Um dos principais pontos de atenção foi o estilo de vida luxuoso dos irmãos Lyle e Erik Menendez. A mídia enfatizou como, após o assassinato dos pais, os dois gastaram grandes somas de dinheiro em carros, roupas de grife e viagens, reforçando a narrativa da acusação de que o crime teria sido motivado por ganância e pela herança.
Durante o julgamento, os irmãos alegaram ter sido abusados sexualmente por seu pai, José Menendez, ao longo de anos, e que o assassinato foi uma reação a esses abusos. Essas alegações chocaram o público e geraram uma divisão na opinião pública.
Enquanto alguns simpatizavam com os irmãos e acreditavam nas alegações, outros viam isso como uma estratégia de defesa para justificar o crime. A mídia explorou extensivamente esses detalhes, frequentemente focando nos depoimentos emocionais de Erik e Lyle, que descreveram em detalhes os abusos.

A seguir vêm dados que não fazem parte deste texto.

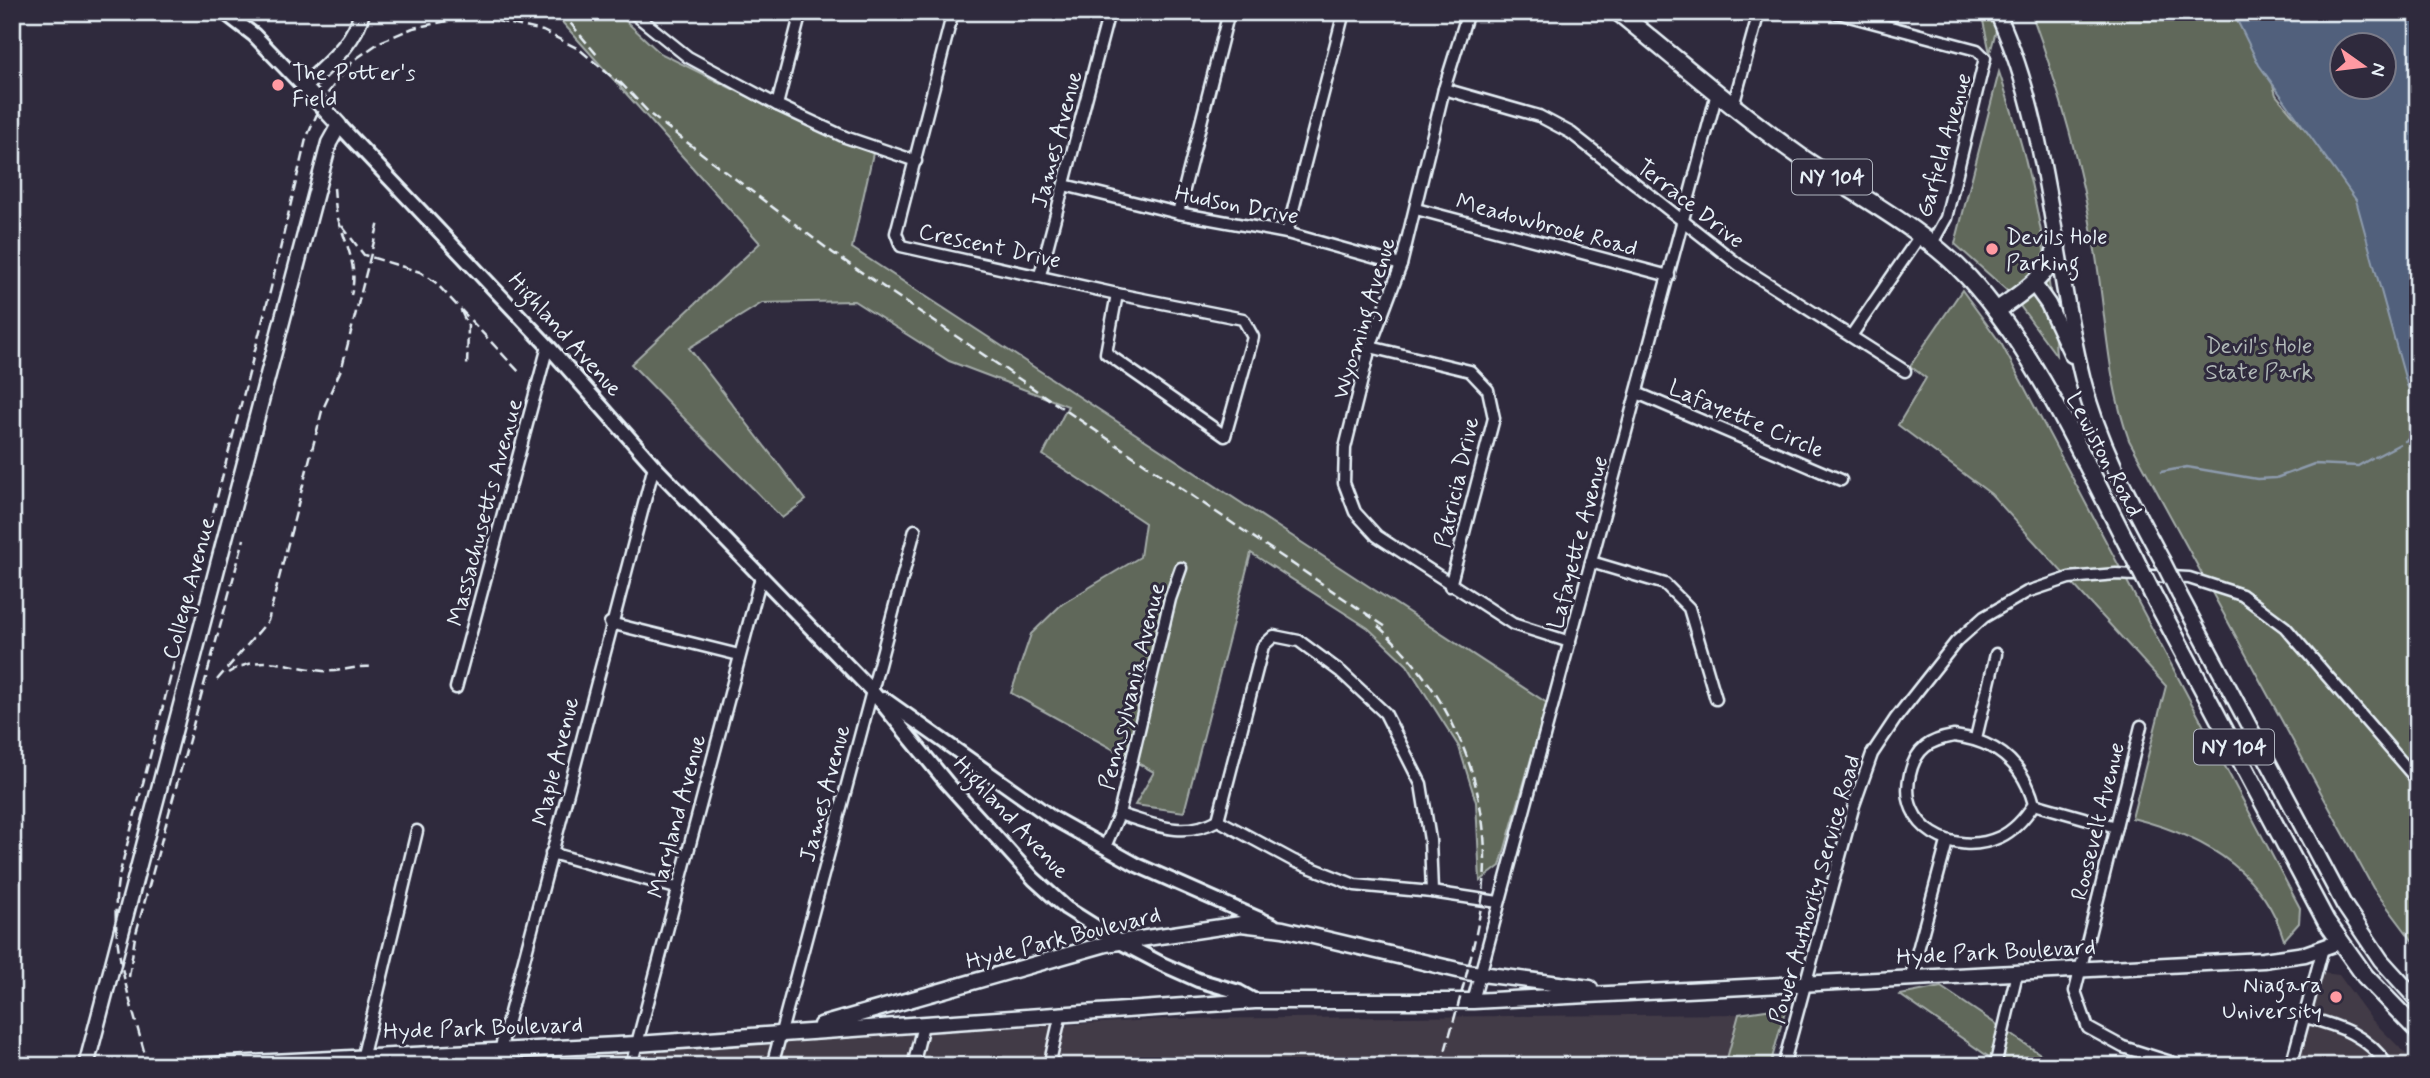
<svg xmlns="http://www.w3.org/2000/svg" width="2430" height="1078" viewBox="0 0 2430 1078" font-family="Mynerve,sans-serif">
  <rect width="100%" height="100%" fill="#2f2a3d"/>
  <filter id="ink" filterUnits="userSpaceOnUse"><feTurbulence type="fractalNoise" baseFrequency=".0143" numOctaves="2"/><feDisplacementMap in="SourceGraphic" scale="14" xChannelSelector="R" yChannelSelector="G"/><feConvolveMatrix kernelMatrix="1 2 1 2 8 2 1 2 1" color-interpolation-filters="sRGB"/></filter>
  <g filter="url(#ink)">
    <g fill="#423a46">
      <path d="M2324,973L2339,975L2372,1020L2418,1066H2297Z"/>
      <path d="M1739,1014L1725,1066H326L1168,1019Z"/>
    </g>
    <g fill="#60675a" stroke="#a4aca9" stroke-width="2">
      <path d="M553,12H616L660,53L807,126L873,153L852,248L1547,703L1500,866L1480,881L1476,802L1459,747L1407,665L1368,628L1251,553L1184,812L1135,805L1154,772L1011,693L1031,634L1062,604L1140,557L1145,523L1043,455L1068,406L949,361L854,301L762,303L689,348L806,500L782,518L631,364L760,243Z"/>
      <path d="M1981,12H2001L1990,53Z"/>
      <path d="M2031,12H2231L2268,68L2276,95L2352,185L2418,374V948L2373,888L2129,440C2106,377 2106,310 2094,245C2081,165 2059,88 2031,12Z"/>
      <path d="M1999,72C2031,164 2050,258 2056,355L2012,295L1955,244Z"/>
      <path d="M1962,290L2002,345L2300,908L2299,923L2284,940C2263,869 2201,835 2132,818L2166,686L1991,494L1898,425L1926,378L1910,366Z"/>
      <path d="M1941,987L2058,1066H2002L1900,995Z"/>
      <path d="M1786,1007L1770,1066H1725L1739,1014Z"/>
    </g>
    <path fill="#51617b" stroke="#8d9bad" stroke-width="2" fill-rule="evenodd" d="M2233,12H2418V405L2407,385L2356,200L2259,65ZM2342,46H2384V88H2342Z"/>
    <g fill="none" stroke-linecap="round" stroke-linejoin="round">
      <g stroke="#8d9bad" stroke-width="2.5">
        <path d="M2405,441L2417,434"/>
        <path d="M2375,457L2400,444"/>
        <path d="M2161,472L2187,467L2257,479L2276,478L2314,464L2358,466L2372,458"/>
      </g>
      <defs>
        <g id="minor">
          <path d="M632,12L688,57L777,105L845,137L916,161"/>
          <path d="M953,12L896,233L901,246L1117,294"/>
          <path d="M1468,12L1444,89L1401,265L1370,347L1345,448L1344,483L1355,512L1377,536L1513,624L1570,642"/>
          <path d="M1834,12L1977,50L1985,58L1946,218L1931,245"/>
          <path d="M1444,89L1539,116L1571,133L1739,265L1905,371"/>
          <path d="M777,105L801,12"/>
          <path d="M1733,106L1759,12"/>
          <path d="M1064,185L1178,213L1287,233L1401,265"/>
          <path d="M1416,209L1669,276"/>
          <path d="M1178,213L1229,12"/>
          <path d="M1287,233L1344,12"/>
          <path d="M1040,275L1109,12"/>
          <path d="M1117,294L1243,319L1253,337L1225,436L1106,353Z"/>
          <path d="M1851,336L1919,237"/>
          <path d="M1370,347L1470,371L1488,390L1494,418L1450,586"/>
          <path d="M1637,393L1841,480"/>
          <path d="M1591,562L1665,584L1689,608L1716,699"/>
          <path d="M610,623L739,655"/>
          <path d="M456,688L548,346"/>
          <path d="M2141,726L2075,991L2088,1028L2123,1047L2183,1066"/>
          <path d="M1954,736C1996,741 2023,763 2034,804C2025,818 2015,830 2000,837C1954,858 1897,827 1910,774C1916,748 1930,740 1954,736Z"/>
          <path d="M1976,738L1996,654"/>
          <path d="M2034,804L2116,827"/>
          <path d="M1119,814L1170,599L1181,568"/>
          <path d="M1218,820L1263,646L1274,636L1299,641L1341,672L1385,713L1421,784L1430,840L1432,892L1498,902"/>
          <path d="M1105,847L1119,814C1155,825 1183,839 1218,820L1294,861L1355,885L1432,892"/>
          <path d="M551,853L676,888"/>
          <path d="M1911,976L1947,842"/>
          <path d="M1473,1001L1717,93"/>
          <path d="M2305,1017C2340,1026 2367,1035 2388,1066"/>
          <path d="M363,1055L417,831"/>
          <path d="M496,1066L654,466"/>
          <path d="M631,1066L761,577"/>
          <path d="M772,1066L915,530"/>
          <path d="M913,1066L923,1025"/>
          <path d="M1049,1066L1061,1013"/>
          <path d="M1783,1066L1854,805L1872,754L1896,718L1956,642L1984,617L2027,592L2069,578L2116,574L2189,578L2242,595L2285,627L2418,781"/>
          <path d="M1995,1066L2017,973"/>
          <path d="M2291,1066L2323,948"/>
        </g>
        <g id="tertiary">
          <path d="M224,12L254,35L304,87"/>
          <path d="M339,125L548,346L654,466L871,690L947,783L1034,879L1066,908L1120,942L1162,964L1198,980L1239,992L1255,1001"/>
          <path d="M884,699L1051,817L1137,865L1273,925"/>
        </g>
        <g id="secondary">
          <path d="M1997,12C2050,128 2052,257 2083,380C2099,444 2131,502 2162,560"/>
          <path d="M2033,283L2048,304L2072,355"/>
          <path d="M2179,594L2344,905L2381,960L2418,1001"/>
          <path d="M821,1025L1106,944L1241,924L1283,929L1466,972L1590,988"/>
          <path d="M86,1066L329,143L339,125L304,87C327,64 354,45 362,12"/>
          <path d="M190,1066L637,1044L1255,1001H1473L2263,960L2305,954L2339,942"/>
        </g>
        <g id="primary">
          <path d="M1618,12C1679,61 1737,112 1801,157C1856,195 1922,228 1968,277C2038,353 2087,468 2135,559"/>
          <path d="M1996,311C2020,294 2050,276 2057,246"/>
          <path d="M2152,593L2326,921L2365,976L2418,1031"/>
        </g>
      </defs>
      <use href="#minor" stroke="#e8f1f8" stroke-width="15"/>
      <use href="#tertiary" stroke="#e8f1f8" stroke-width="18"/>
      <use href="#secondary" stroke="#e8f1f8" stroke-width="19"/>
      <use href="#primary" stroke="#e8f1f8" stroke-width="21"/>
      <use href="#minor" stroke="#2f2a3d" stroke-width="10"/>
      <use href="#tertiary" stroke="#2f2a3d" stroke-width="12"/>
      <use href="#secondary" stroke="#2f2a3d" stroke-width="14"/>
      <use href="#primary" stroke="#2f2a3d" stroke-width="16"/>
      <g stroke="#e8f1f8" stroke-width="2.5" stroke-dasharray="10 5" stroke-linecap="butt">
        <path d="M561,12L597,55"/>
        <path d="M620,82L651,115L833,253L1389,629"/>
        <path d="M334,188C335,197 335,207 337,215C345,243 359,266 351,295"/>
        <path d="M342,226L364,255L420,272L435,282L520,373"/>
        <path d="M461,311L468,326L467,369"/>
        <path d="M1378,626C1454,694 1497,797 1482,900C1474,955 1456,1011 1441,1066"/>
        <path d="M228,673C261,652 288,667 323,671C339,673 356,665 372,667"/>
        <path d="M217,680L268,621L322,411L342,367L379,222"/>
        <path d="M129,977L135,937L244,539"/>
        <path d="M148,1066C132,1004 108,944 118,880L269,296L306,139L324,98L353,61L380,42L413,28L457,19L484,18L543,31L579,49L626,89"/>
      </g>
      <defs>
        <path id="secondary-bridge" d="M2162,560L2179,594"/>
        <path id="primary-bridge" d="M2135,559L2152,593"/>
      </defs>
      <use href="#secondary-bridge" stroke="#e8f1f8" stroke-width="19" stroke-linecap="butt"/>
      <use href="#primary-bridge" stroke="#e8f1f8" stroke-width="21" stroke-linecap="butt"/>
      <use href="#secondary-bridge" stroke="#2f2a3d" stroke-width="14"/>
      <use href="#primary-bridge" stroke="#2f2a3d" stroke-width="16"/>
    </g>
  </g>
  <g fill="#ff9aa2" stroke="#2f2a3d" stroke-width="2.5">
    <circle cx="278" cy="85" r="7"/>
    <circle cx="1992" cy="249" r="7"/>
    <circle cx="2336" cy="997" r="7"/>
  </g>
  <g text-anchor="middle" stroke-width="6" stroke-linejoin="round" paint-order="stroke">
    <g fill="#2f2a3d" stroke="#b0b5c0" stroke-width="2">
      <rect x="1792" y="159.5" width="80" height="35" rx="5"/>
      <rect x="2194" y="729.5" width="80" height="35" rx="5"/>
    </g>
    <g font-size="21" font-weight="bold" fill="#e8f1f8">
      <text x="1832" y="184">NY 104</text>
      <text x="2234" y="754">NY 104</text>
    </g>
    <g font-size="23" fill="#e8f1f8" stroke="#2f2a3d" text-anchor="start">
      <text x="292" y="80">The Potter's<tspan x="292" dy="26">Field</tspan></text>
      <text x="2006" y="244">Devils Hole<tspan x="2006" dy="26">Parking</tspan></text>
      <text x="2322" y="992" text-anchor="end">Niagara<tspan x="2322" dy="26">University</tspan></text>
    </g>
    <g font-size="23" fill="#e8f1f8" stroke="#2f2a3d">
      <text transform="translate(1056 139) rotate(-75)" y="8">James Avenue</text>
      <text transform="translate(1943 145) rotate(-74)" y="8">Garfield Avenue</text>
      <text transform="translate(1691 203) rotate(38)" y="8">Terrace Drive</text>
      <text transform="translate(1237 204) rotate(11)" y="8">Hudson Drive</text>
      <text transform="translate(1547 224) rotate(15)" y="8">Meadowbrook Road</text>
      <text transform="translate(990 245) rotate(12)" y="8">Crescent Drive</text>
      <text transform="translate(1363 318) rotate(-73)" y="8">Wyoming Avenue</text>
      <text transform="translate(566 334) rotate(48)" y="8">Highland Avenue</text>
      <text transform="translate(1747 418) rotate(23)" y="8">Lafayette Circle</text>
      <text transform="translate(2105 454) rotate(62)" y="8">Lewiston Road</text>
      <text transform="translate(1456 482) rotate(-77)" y="8">Patricia Drive</text>
      <text transform="translate(484 512) rotate(-75)" y="8">Massachusetts Avenue</text>
      <text transform="translate(1577 542) rotate(-75)" y="8">Lafayette Avenue</text>
      <text transform="translate(188 588) rotate(-75)" y="8">College Avenue</text>
      <text transform="translate(1131 686) rotate(-76)" y="8">Pennsylvania Avenue</text>
      <text transform="translate(555 761) rotate(-76)" y="8">Maple Avenue</text>
      <text transform="translate(824 793) rotate(-75)" y="8">James Avenue</text>
      <text transform="translate(676 816) rotate(-75)" y="8">Maryland Avenue</text>
      <text transform="translate(1012 817) rotate(47)" y="8">Highland Avenue</text>
      <text transform="translate(2097 821) rotate(-76)" y="8">Roosevelt Avenue</text>
      <text transform="translate(1814 889) rotate(-74)" y="8">Power Authority Service Road</text>
      <text transform="translate(1063 937) rotate(-14)" y="8">Hyde Park Boulevard</text>
      <text transform="translate(1996 951) rotate(-3)" y="8">Hyde Park Boulevard</text>
      <text transform="translate(483 1027) rotate(-2)" y="8">Hyde Park Boulevard</text>
    </g>
    <g font-size="23" fill="#b2bab9" stroke="#2f2a3d">
      <text x="2259" y="353">Devil's Hole<tspan x="2259" dy="26">State Park</tspan></text>
    </g>
  </g>
  <rect width="2430" height="1078" fill="none" stroke="#2f2a3d" stroke-width="42"/>
  <rect x="21" y="21" width="2388" height="1036" fill="none" stroke="#e8f1f8" stroke-width="2.5" filter="url(#ink)"/>
  <g transform="translate(2363 66) rotate(104)"><circle r="33" fill="#2f2a3d" stroke="#797a88" stroke-width="2"/>
  <path d="M0-5L12 26L0 18L-12 26Z" fill="#ff9aa2"/>
  <text y="-10" font-size="19" font-weight="bold" text-anchor="middle" fill="#e8f1f8">N</text>
  </g>
</svg>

A advogada Leslie Abramson, que defendeu os irmãos, também se tornou uma figura central na cobertura midiática. Seu estilo combativo e carismático, além de sua defesa veemente de que os irmãos agiram em legítima defesa após anos de abuso, a transformaram em uma celebridade jurídica.
Complexidade familiar
José e Kitty Menendez também foram retratados de forma complexa pela mídia. José era descrito como um homem de negócios implacável, enquanto Kitty era retratada como emocionalmente instável. As personalidades dos pais, especialmente a imagem de José como um possível agressor, foram amplamente debatidas nos veículos de comunicação.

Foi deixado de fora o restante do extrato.